Nawaz M
J Vet Pharmacol Ther. 1981 Jun;4(2):157-63. doi: 10.1111/j.1365-2885.1981.tb00725.x.
Pharmacokinetic parameters which describe the distribution and elimination of chlorpromazine in goats were determined. Following the intravenous administration of a single dose (2.5 mg/kg), disposition of the drug was described in terms of the biexponential expression Cp = Ae-alpha t + Be-beta t. Based on total (free and bound) chlorpromazine levels in plasma, pseudo-distribution equilibrium was rapidly attained, and the elimination half-life was 1.51 +/- 0.48 h (mean +/- SD, n = 8). Total body clearance, which is the sum of all clearance processes, was 80 +/- 25 ml/min/kg. The curves of an animal representative of the group, based on individual rate constants associated with the two-compartment open model, showed that at 5 h after drug administration 8% and 6% of the dose were present in the peripheral and central compartments, respectively. The kinetic parameters of chlorpromazine determined at a dosage level of 10 mg/kg body weight in six goats showed that the drug followed first-order kinetics and kinetic parameters were similar after both dose levels. Based on these findings and therapeutic plasma levels, a satisfactory intravenous regimen should be 2.0-3.5 mg/kg and the drug action will persist for 5-6 h.

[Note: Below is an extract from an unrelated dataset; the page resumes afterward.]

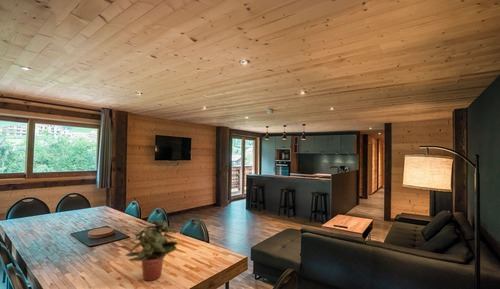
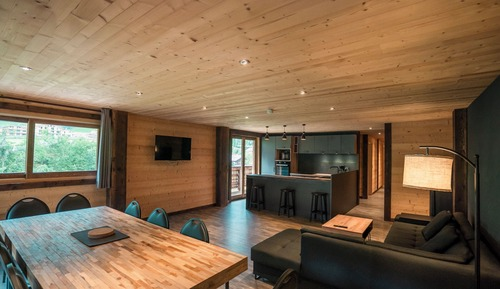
- potted plant [123,218,179,282]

测定了描述氯丙嗪在山羊体内分布和消除的药代动力学参数。静脉注射单剂量(2.5mg/kg)后,药物的处置情况用双指数表达式Cp = Ae-αt + Be-βt来描述。根据血浆中总(游离和结合)氯丙嗪水平,快速达到假分布平衡,消除半衰期为1.51±0.48小时(平均值±标准差,n = 8)。总体清除率是所有清除过程的总和,为80±25ml/min/kg。根据与二室开放模型相关的个体速率常数,该组中一只代表性动物的曲线显示,给药后5小时,剂量的8%和6%分别存在于外周室和中央室。在六只山羊中以10mg/kg体重的剂量水平测定的氯丙嗪动力学参数表明,该药物遵循一级动力学,两种剂量水平后的动力学参数相似。基于这些发现和治疗性血浆水平,满意的静脉给药方案应为2.0 - 3.5mg/kg,药物作用将持续5 - 6小时。